Kommentar

Alle Kommentare von Saskia Schäfer-Arnold anzeigen

Der Torso vom Belvedere wird erstmals von Cyriacus von Ancona erwähnt, der sich von 1432 bis 1434 in Rom aufhielt. Zu diesem Zeitpunkt war der Torso im Besitz des Kardinals Prospero Colonna und befand sich in dessen Palazzo bei SS. Apostoli auf dem Monte Cavallo. Um 1500 ist die antike Skulptur in der Sammlung Andrea Bregnos in seinem Haus auf dem Monte Cavallo dokumentiert. Nach dessen Tod 1503 ist der Aufbewahrungsort des Torsos unbekannt. Zwischen 1533 und 1536 gelangte der Torso wahrscheinlich unter Papst Paul III. in den Belvedere. Dort wurde er von Maarten van Heemskerck während seines Romaufenthaltes zwischen 1535 bis 1536 in liegender Position gezeichnet (s. hierzu Wünsche 1998, S. 289–292).

Die fragmentiert erhaltene Statue wird augfrund der Buchstabenform der Inschrift in das 1. Jh. v. Chr. datiert (z.B. Kat. München/Rom 1998, S. 85). Es ist der allgemeinen Forschungstendenz entsprechend anzunehmen, dass es sich bei dem Belvedere-Torso um eine römische Kopie eines hellenistischen Originals handelt. Die Datierung der originalen Skulptur ist in die 1. Hälfte des 2. Jhs. v. Chr. anzusiedeln. Allerdings muss offen bleiben, ob diese Statue aus Bronze oder Marmor gefertigt war (vgl. hierzu Kat. München/Rom 1998, S. 86; Andreae 2001, S. 46, 167)
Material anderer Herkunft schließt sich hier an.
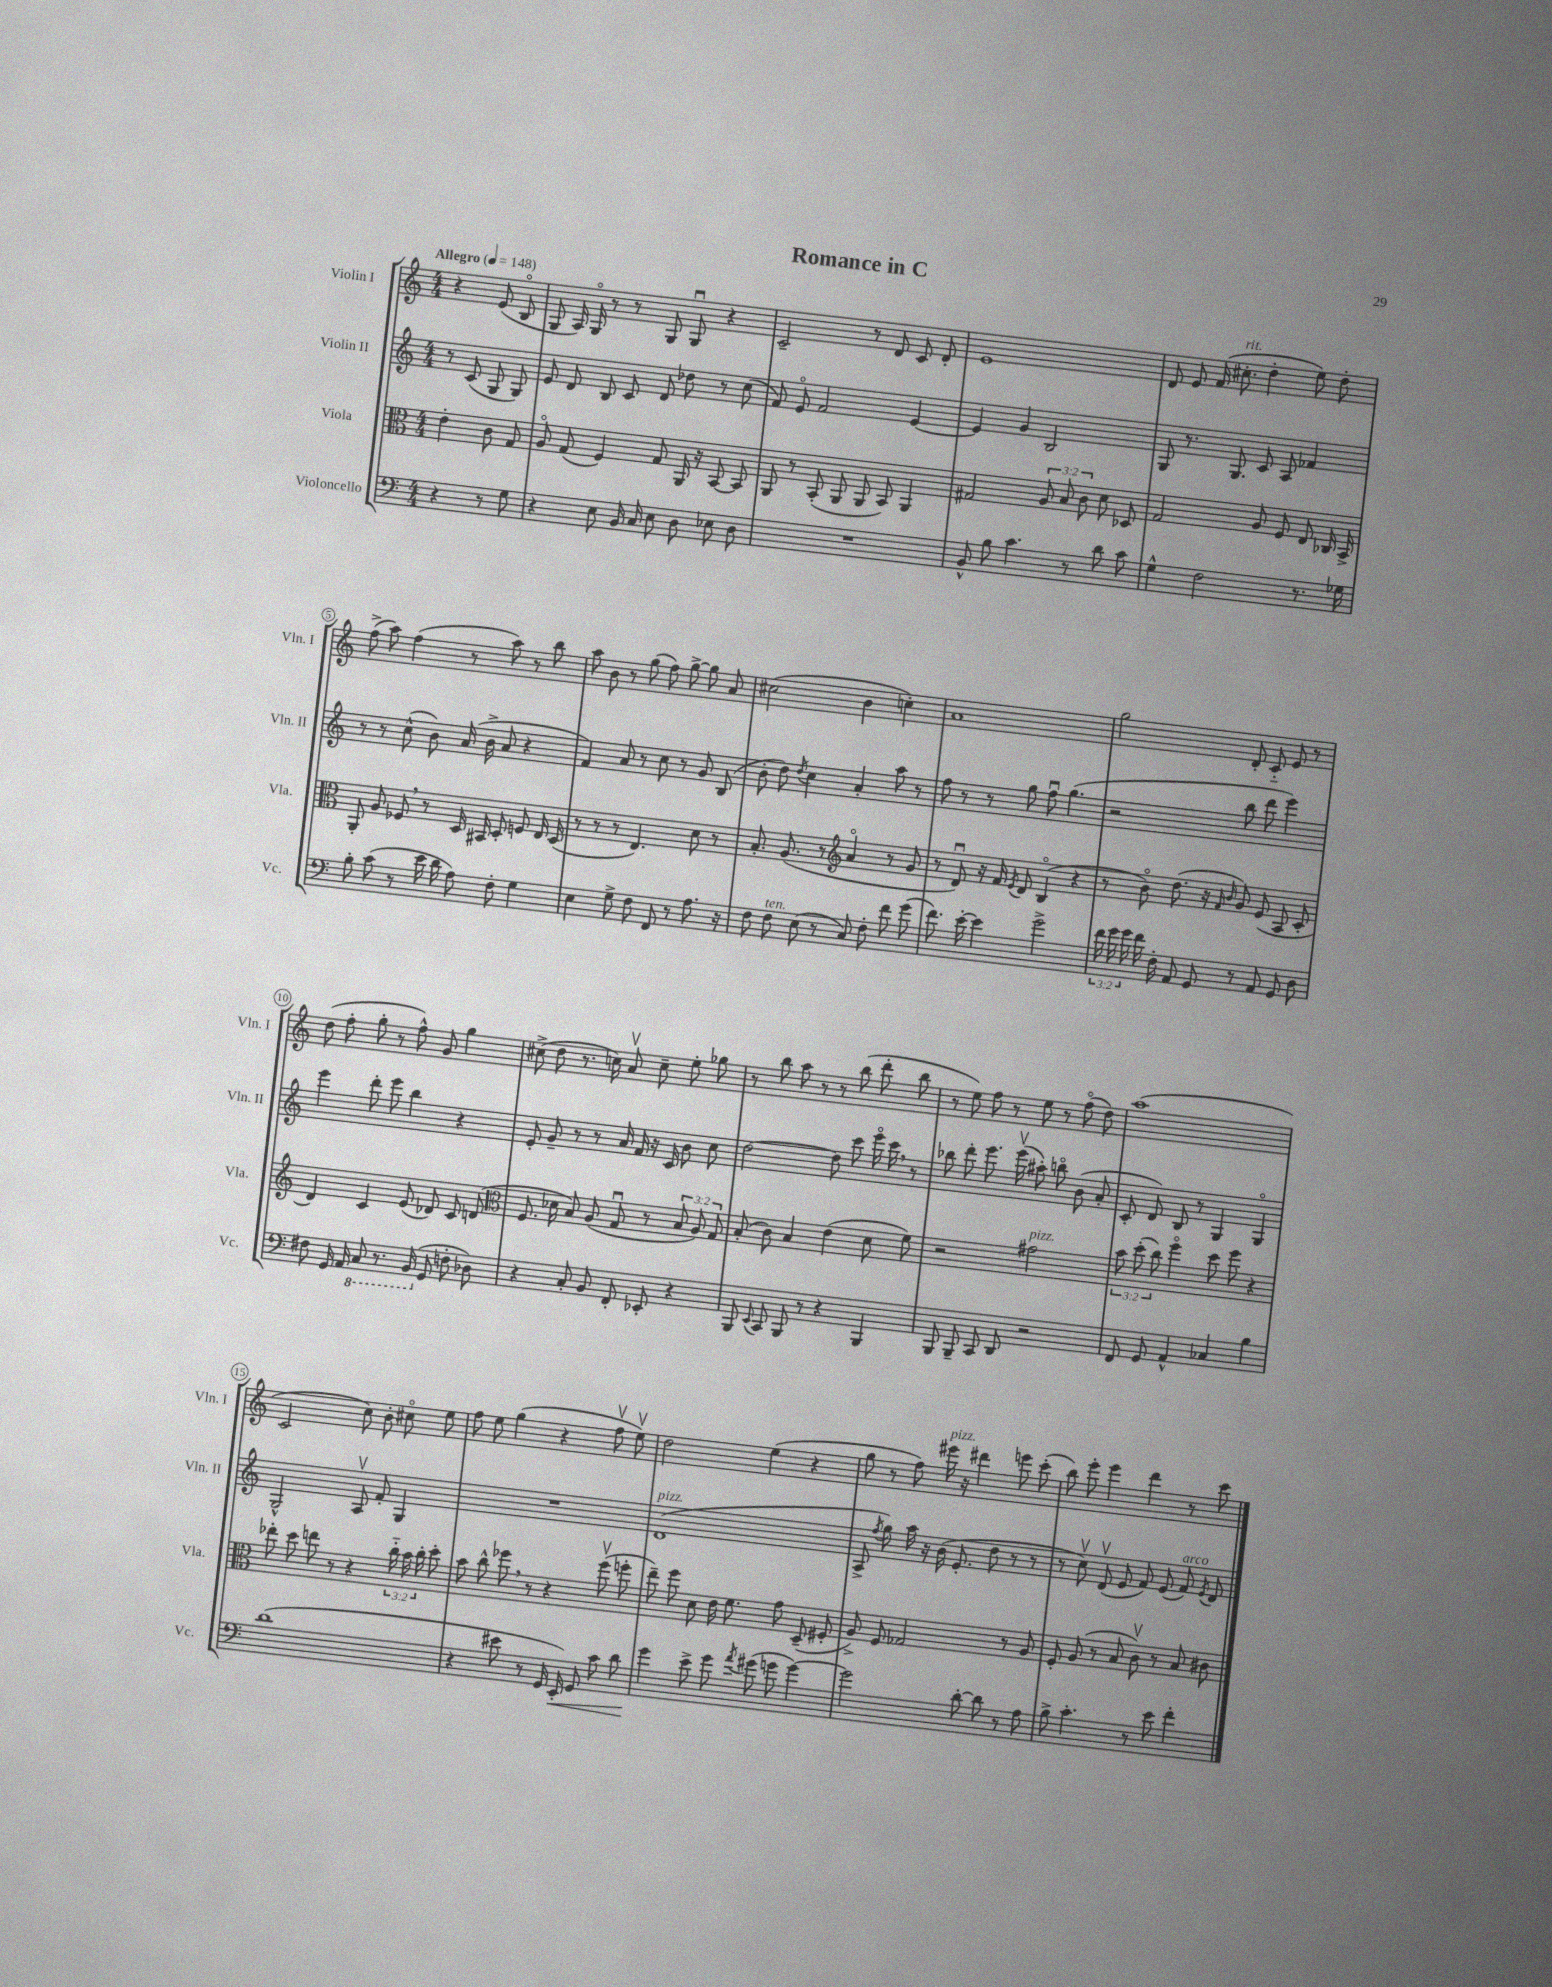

**kern	**dynam	**kern	**kern	**kern
*part4	*part4	*part3	*part2	*part1
*staff4	*staff4	*staff3	*staff2	*staff1
*I"Violoncello	*	*I"Viola	*I"Violin II	*I"Violin I
*I'Vc.	*	*I'Vla.	*I'Vln. II	*I'Vln. I
*clefF4	*	*clefC3	*clefG2	*clefG2
*k[]	*	*k[]	*k[]	*k[]
*M4/4	*	*M4/4	*M4/4	*M4/4
*MM148	*	*MM148	*MM148	*MM148
=	=	=	=	=
!	!	!	!	!LO:TX:a:B:t=Allegro
4r	.	4e'\	8r	4r
.	.	.	(8c/	.
8r	.	8c\	8G/	(8e/
8G\	.	8G/	8G/)	8B/
=1	=1	=1	=1	=1
4r	.	8A/	8e/	8G/
.	.	(8G/	8d/	16A/)
.	.	.	.	16G/
8E\	.	4F/)	8B/	8r
16BB/	.	.	8c/	8r
16C/	.	.	.	.
8E\	.	8G/	8d/	8G/
8D\	.	16AA/	8dd-X\	8Gu/
.	.	16r	.	.
8E-X\	.	[8BB/	8r	4r
8D\	.	8BB/]	(8cc\	.
=2	=2	=2	=2	=2
1r	.	8AA/	8f/)	2c~/
.	.	8r	8e/	.
.	.	(8BB'/	2f/	.
.	.	8AA/	.	.
.	.	8AA/	.	8r
.	.	8BB/)	.	8d/
.	.	4AA/	[4e/	8c/
.	.	.	.	8d'/
=3	=3	=3	=3	=3
8BB^^/	.	2G#X/	4e/]	1e
8B\	.	.	.	.
4.c\	.	.	4g/	.
.	.	12A/	2B/	.
.	.	12B/	.	.
8r	.	.	.	.
.	.	12c\	.	.
8d\	.	8d\	.	.
8c\	.	8D-X/	.	.
=4	=4	=4	=4	=4
4G^^\	.	2G/	8G/	8d/
.	.	.	8.r	8e/
2F\	.	.	.	(16f/
!	!	!	!	!LO:TX:a:i:t=rit.
.	.	.	8.G/	8.cc#X'\
.	.	8A/	8c/	4dd'\
.	.	8F/	8A/	.
8.r	.	8E/	4f-X/	8ee\)
.	.	16C-X/	.	8dd'\
16G-X\	.	16BB^/	.	.
!!LO:LB:g=z
=5	=5	=5	=5	=5
8B'\	.	8AA'/	8r	(8ff^\
(8c\	.	8A/	8r	8aa\)
8r	.	8F-X,/	(8cc^^\	(4ff\
16e\	.	8r	8b\)	.
16d\	.	.	.	.
8A\)	.	16D/	(16a/	8r
.	.	16BB#X/	16b^\	.
8F'\	.	8D'/	8a/	8aa\)
4G\	.	8Fn/	4r	8r
.	.	16E/	.	8bb\
.	.	(16D/	.	.
=6	=6	=6	=6	=6
4E\	.	8r	4f/)	8aa\
.	.	8r	.	8b\
8G^\	.	8r	8a/	8r
8F\	.	4.E/)	8r	(8gg\
8FF/	.	.	8cc\	8ff\)
8r	.	.	8r	[8gg^\
8.A\	.	8d\	8g/	8gg\]
.	.	8r	(8B/	8a/
16r	.	.	.	.
=7	=7	=7	=7	=7
8F\	.	8.B'/	8b'\	(2cc#X\
!LO:TX:a:i:t=ten.	!	!	!	!
8F\	.	.	8dd\)	.
.	.	(8.A/	.	.
.	.	.	8qdd/	.
(8E\	.	.	4cc\	.
8r	.	8r	.	.
*	*	*clefG2	*	*
8C/)	.	4a/	4a'/	4b\
8F'\	.	.	.	.
8f\	.	8r	8aa\	4ccn'\)
(8g\	.	8g/	8r	.
=8	=8	=8	=8	=8
8.f\)	.	8r	8ff\	1a
.	.	8du/)	8r	.
[16e'\	.	.	.	.
4e\]	.	16r	8r	.
.	.	16f/	.	.
.	.	8qe/	.	.
.	.	8d/	8gg\	.
2g^\	.	(4B/	8ffu\	.
.	.	.	(4.gg\	.
.	.	4r	.	.
=9	=9	=9	=9	=9
24f\	.	8r	2r	2gg\
24g\	.	.	.	.
24g\	.	.	.	.
16f\	.	8b\)	.	.
16F'\	.	.	.	.
8AA/	.	(8.dd\	.	.
8GG/	.	.	.	.
.	.	16r	.	.
.	.	16qqf/	.	.
.	.	16qqb/	.	.
8r	.	8g/)	8bb\	8d'/
8AA/	.	(8e/	8ddd\	8c/
8GG/	.	8A/	4eee\)	8e/
8D\	.	8c'/	.	8r
!!LO:LB:g=z
=10	=10	=10	=10	=10
8F#X\	.	4d/)	4eee\	(8dd\
16GG/	.	.	.	8ff'\
16AA/	.	.	.	.
*8ba	*	*	*	*
8CC/	.	4c/	8ddd'\	8gg'\
8.r	.	.	8eee\	8r
.	.	(8e/	4bb\	8ff^^\)
(16BBB/	.	.	.	.
*X8ba	*	*	*	*
8GG/	.	8d-X/)	.	8g/
8Fn'\	.	8c/	4r	4gg\
8D-X\)	.	(8dn/	.	.
=11	=11	=11	=11	=11
*	*	*clefC3	*	*
4r	.	8.F/	8e'/	(8cc#X^\
.	.	.	8g~/	8dd\
.	.	16d-X\	.	.
8C'/	.	8B/)	8r	8.r
8BB/	.	(8A/	8r	.
.	.	.	.	16ccn\)
8FF'/	.	8Gu/	16a/	8av/
.	.	.	16f/	.
8EE-X'/	.	8r	16r	8cc~\
.	.	.	16c/	.
4r	.	12B/	8b\	8ee'\
.	.	12A/)	.	.
.	.	.	8cc\	8gg-X\
.	.	12G/	.	.
=12	=12	=12	=12	=12
8BBB/	.	(8B'/	[2dd\	8r
8qqEE/	.	.	.	.
8CC/	.	8c\)	.	8bb\
8BBB/	.	4B/	.	8aa\
8r	.	.	.	8r
4r	.	(4e\	8dd\]	8r
.	.	.	8ccc\	(8bb\
4BBB/	.	8d\	16eee\	8ddd'\
.	.	.	16ccc,\	.
.	.	8f\)	8r	8bb\
=13	=13	=13	=13	=13
8BBB/	.	2r	8bb-X\	8r
8BBB~/	.	.	8ddd'\	8ee\)
8CC/	.	.	8.eee\	8ff\
8DD/	.	.	.	8r
.	.	.	(16eeev\	.
!	!	!LO:TX:a:i:t=pizz.	!	!
2r	.	2g#X\	8aa#X'\)	8ee\
.	.	.	8bbn\	8r
.	.	.	(8b\	(8ff\
.	.	.	8a'/	8dd\)
=14	=14	=14	=14	=14
8FF/	.	12b\	8c'/	(1aa
.	.	(12dd'\	.	.
8GG/	.	.	8d/)	.
.	.	12cc\)	.	.
4AA^^/	.	4ff\	8B/	.
.	.	.	8r	.
4C-X/	.	8dd\	4G/	.
.	.	8ff\	.	.
4B\	.	4r	4G/	.
!!LO:LB:g=z
=15	=15	=15	=15	=15
(1d	.	8ee-X'\	2G^^/	2c/
.	.	8dd\	.	.
.	.	8een\	.	.
.	.	8r	.	.
.	.	4r	8Av/	8cc\)
.	.	.	8f'/	8b'\
.	.	24cc\	4G/	8cc#X\
.	.	24b\	.	.
.	.	24cc'\	.	.
.	.	8dd'\	.	8ee\
=16	=16	=16	=16	=16
4r	.	8b\	1r	8ff\
.	.	8cc^^\	.	8ee\
8e#X\	.	8ff-X,\	.	(4gg\
8r	.	8r	.	.
16GG/	.	4r	.	4r
!	!LO:HP:b	!	!	!
16EE'/)	<	.	.	.
8GG/	.	.	.	.
8c\	.	(8ff-v\	.	8ffv\
8d\	.	8ffn'\	.	8eev\)
=17	=17	=17	=17	=17
!	!	!	!LO:TX:a:i:t=pizz.	!
4g\	.	8ee~\)	(1d	2dd\
.	.	8ff\	.	.
8e^\	[	8d\	.	.
8g\	.	16e\	.	.
.	.	8.f\	.	.
8qa/	.	.	.	.
(8g#X\	.	.	.	(4ee\
8gn\	.	8g\	.	.
[4g\)	.	(8D~/	.	4r
.	.	8F#X'/	.	.
=18	=18	=18	=18	=18
2g\]	.	8A^/)	8A^/	8gg\
.	.	.	8qff/	.
.	.	8F/	8gg\)	8r
.	.	2G-X/	16aa\	8ff\)
.	.	.	16r	.
!	!	!	!	!LO:TX:a:i:t=pizz.
.	.	.	(16b\	16eee#X\
.	.	.	8.e'/	16r
[8d'\	.	.	.	4ddd#X\
8d\]	.	.	8dd\	.
8r	.	8r	8r	8eeen\
8A\	.	8A/	8r	(8ccc'\
=19	=19	=19	=19	=19
8B^\	.	8F'/	8r	8bb\)
4.c'\	.	(8A/	8ccv\)	8eee'\
.	.	8r	(8dv/	4eee\
.	.	8B/	8e/	.
8r	.	8cv\)	8f/)	4ddd\
8e\	.	8r	(8e/	.
!	!	!	!LO:TX:a:i:t=arco	!
4f'\	.	8B/	8f/)	8r
.	.	.	8qe/	.
.	.	8c#X\	8d/	8ccc\
==	==	==	==	==
*-	*-	*-	*-	*-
Die Deutung des Torsos ist bis heute in der Forschung umstritten. Bis zu Winckelmann wurde die Statue aufgrund des Fells, auf dem der Torso sitzt, als Herakles identifiziert. Erst Ende des 19. Jahrhunderts erkannte Carl Hasse, dass es sich bei dem Fell um das eines Panthers handelt (vgl. Wünsche 1998, S. 300). Seitdem strecken sich die Deutungen von dem Kyklopen Polyphem über den Satyr Marsyas bis hin zu Philoktet (vgl. Helbig 1963–1972, Bd. I, S. 212). In neuerer Zeit wurde der Torso von Raimund Wünsche als Darstellung des troianischen Helden Aias interpretiert (Wünsche 1998, S. 306).

Trotz zahlreicher Zeichnungen des Torsos aus dem 16. Jahrhundert gelangte dieser erst seit der Bewunderung Michelangelos zu seinem Ruhm. Als »Schule des Michelangelo« bekannt, wurde der Torso vom Belvedere zur »Schule der Künstler«, wie Raimund Wünsche ihn nennt (vgl. Wünsche 1998, S. 295).
Er wurde seit dem 16. Jahrhundert zu dem Symbol der Bildhauerei und Zeichenkunst (Wünsche 1998, S. 295). Die Verbindung von Belvedere-Torso mit der Bildhauerei lässt sich ebenfalls in der »Teutschen Academie« beobachten. In dem Titelkupfer Allegorie der Künste und der Titelvignette zum Buch über die Skulptur nimmt Joachim von Sandrart durch die Darstellung des Torsos Bezug auf diese Symbolik (vgl. Kat. München/Rom 1998, S. 172–173).